(UnitedVoice.com) – Conversion therapy is incredibly controversial. For decades, it has been used to try to cure members of the LGBTQ community. Medical professionals have said the therapy is incredibly damaging. Washington state banned the practice. The Supreme Court recently refused to hear a challenge to the law.
Washington Conversion Therapy Ban
In 2018, Washington enacted a ban on conversion therapy. Under the law, healthcare providers are not allowed to try to change the gender identity or sexual orientation of someone under the age of 18. The prohibition subjects healthcare professionals to fines or other forms of discipline, including possible license revocation. More than 20 US states have prohibited conversion therapy.
Challenge to Law
Tacoma therapist Brian Tingley sued the state. He argued the law was akin to censorship and violated his First Amendment rights. He also claimed the law violated the Supreme Court decision that California wasn’t allowed to require religious pregnancy centers to give women information on how to obtain an abortion.
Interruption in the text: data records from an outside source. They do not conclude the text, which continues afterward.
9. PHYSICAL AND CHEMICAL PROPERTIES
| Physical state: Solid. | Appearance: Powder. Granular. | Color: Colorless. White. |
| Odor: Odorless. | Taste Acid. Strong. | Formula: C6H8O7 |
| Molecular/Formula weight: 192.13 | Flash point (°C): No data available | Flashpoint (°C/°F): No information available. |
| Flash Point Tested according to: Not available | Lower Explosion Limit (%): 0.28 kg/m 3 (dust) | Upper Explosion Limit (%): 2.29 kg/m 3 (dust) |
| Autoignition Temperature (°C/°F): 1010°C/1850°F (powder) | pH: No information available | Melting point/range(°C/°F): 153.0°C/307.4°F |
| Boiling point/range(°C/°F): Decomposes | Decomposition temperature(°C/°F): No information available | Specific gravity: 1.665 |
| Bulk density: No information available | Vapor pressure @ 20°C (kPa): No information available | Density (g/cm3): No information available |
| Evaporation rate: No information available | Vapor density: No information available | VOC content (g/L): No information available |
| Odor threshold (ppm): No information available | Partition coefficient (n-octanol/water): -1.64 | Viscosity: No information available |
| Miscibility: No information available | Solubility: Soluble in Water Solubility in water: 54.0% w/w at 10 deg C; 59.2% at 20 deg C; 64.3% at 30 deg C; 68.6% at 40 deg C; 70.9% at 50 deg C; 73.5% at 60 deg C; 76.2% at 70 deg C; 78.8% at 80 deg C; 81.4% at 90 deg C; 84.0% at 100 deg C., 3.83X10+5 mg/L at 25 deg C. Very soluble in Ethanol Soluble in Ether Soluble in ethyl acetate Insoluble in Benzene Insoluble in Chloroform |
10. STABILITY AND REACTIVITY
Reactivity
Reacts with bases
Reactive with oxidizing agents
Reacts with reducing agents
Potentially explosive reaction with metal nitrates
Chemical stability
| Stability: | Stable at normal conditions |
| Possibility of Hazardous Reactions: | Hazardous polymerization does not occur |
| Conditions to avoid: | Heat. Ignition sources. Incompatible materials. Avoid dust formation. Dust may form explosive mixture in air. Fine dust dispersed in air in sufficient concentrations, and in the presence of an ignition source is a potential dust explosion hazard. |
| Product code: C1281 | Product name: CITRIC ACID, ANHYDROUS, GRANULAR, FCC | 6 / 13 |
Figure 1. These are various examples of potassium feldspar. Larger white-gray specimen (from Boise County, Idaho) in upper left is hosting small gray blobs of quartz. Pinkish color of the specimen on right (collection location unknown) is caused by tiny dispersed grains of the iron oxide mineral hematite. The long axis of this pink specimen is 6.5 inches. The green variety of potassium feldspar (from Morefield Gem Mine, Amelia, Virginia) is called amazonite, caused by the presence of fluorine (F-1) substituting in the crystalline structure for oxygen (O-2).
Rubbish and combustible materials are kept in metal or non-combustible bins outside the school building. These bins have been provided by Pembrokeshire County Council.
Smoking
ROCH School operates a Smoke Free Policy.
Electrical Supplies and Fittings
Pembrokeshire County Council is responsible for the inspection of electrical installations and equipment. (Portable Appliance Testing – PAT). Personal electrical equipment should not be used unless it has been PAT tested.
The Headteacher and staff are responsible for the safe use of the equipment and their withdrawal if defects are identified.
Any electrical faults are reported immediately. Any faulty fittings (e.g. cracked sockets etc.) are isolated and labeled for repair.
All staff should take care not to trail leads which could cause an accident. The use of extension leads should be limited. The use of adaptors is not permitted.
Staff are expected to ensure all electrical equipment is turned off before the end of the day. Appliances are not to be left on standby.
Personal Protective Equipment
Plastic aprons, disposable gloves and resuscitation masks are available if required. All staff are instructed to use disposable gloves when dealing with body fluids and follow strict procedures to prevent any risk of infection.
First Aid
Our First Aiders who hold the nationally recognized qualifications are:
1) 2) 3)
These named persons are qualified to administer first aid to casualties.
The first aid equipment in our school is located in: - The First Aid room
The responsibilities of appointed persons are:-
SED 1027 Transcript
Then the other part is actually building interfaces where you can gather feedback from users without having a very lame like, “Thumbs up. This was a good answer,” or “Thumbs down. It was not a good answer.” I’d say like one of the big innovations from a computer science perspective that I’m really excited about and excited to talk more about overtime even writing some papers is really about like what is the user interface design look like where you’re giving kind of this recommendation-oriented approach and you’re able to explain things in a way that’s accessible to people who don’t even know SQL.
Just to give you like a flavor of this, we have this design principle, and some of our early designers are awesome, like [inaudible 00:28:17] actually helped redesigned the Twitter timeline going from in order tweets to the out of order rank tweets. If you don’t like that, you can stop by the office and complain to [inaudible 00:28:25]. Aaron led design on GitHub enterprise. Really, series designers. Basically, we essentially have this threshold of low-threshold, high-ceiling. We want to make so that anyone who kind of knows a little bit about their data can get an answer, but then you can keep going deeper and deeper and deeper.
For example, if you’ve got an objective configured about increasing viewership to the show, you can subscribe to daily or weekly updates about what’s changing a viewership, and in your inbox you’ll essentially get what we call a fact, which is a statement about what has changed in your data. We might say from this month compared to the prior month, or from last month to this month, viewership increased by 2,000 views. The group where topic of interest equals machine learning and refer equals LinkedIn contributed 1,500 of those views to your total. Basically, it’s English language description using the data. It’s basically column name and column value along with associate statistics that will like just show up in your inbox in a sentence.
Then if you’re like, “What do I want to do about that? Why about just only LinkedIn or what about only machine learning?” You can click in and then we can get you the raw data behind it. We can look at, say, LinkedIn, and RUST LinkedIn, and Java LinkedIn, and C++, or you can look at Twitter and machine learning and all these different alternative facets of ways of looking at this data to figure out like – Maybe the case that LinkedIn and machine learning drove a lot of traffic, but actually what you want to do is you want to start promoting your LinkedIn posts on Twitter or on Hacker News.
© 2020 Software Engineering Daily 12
Last year, the 9th US Circuit Court of Appeals ruled the state did not violate the Constitution when it enacted the ban to protect the “physical and psychological well-being” of kids.
Circuit Judge Ronald Gould wrote the opinion and said that Washington wasn’t alone in passing a ban. Like other states, the legislature decided that healthcare professionals should not say things to kids like they are “the abomination we had heard about in Sunday school.” He went on to say that the state doesn’t lose the power to impose regulations on healthcare providers just because the “treatments are implemented through speech rather than through scalpel.”
The judge also pointed out that Washington’s law only prohibited the therapist from using conversion therapy on kids. He was still allowed to practice on adults, talk to the public about the practice, and express his own personal beliefs to his patients.
Supreme Court Refuses Case
On December 11, the Supreme Court of the US issued an order rejecting an appeal of the 9th Circuit ruling. Justices Samuel Alito Jr., Clarence Thomas, and Brett Kavanaugh dissented. Thomas wrote a dissent and said he believed Tingley’s suit deserved to be heard by the high court.
In a separate dissent. Justice Alito said that the “case presents a question of national importance” and that “20 states and [Washington DC] have adopted laws prohibiting or restricting […] conversion therapy.” The justice claimed it was “beyond dispute” that the “laws restrict speech.”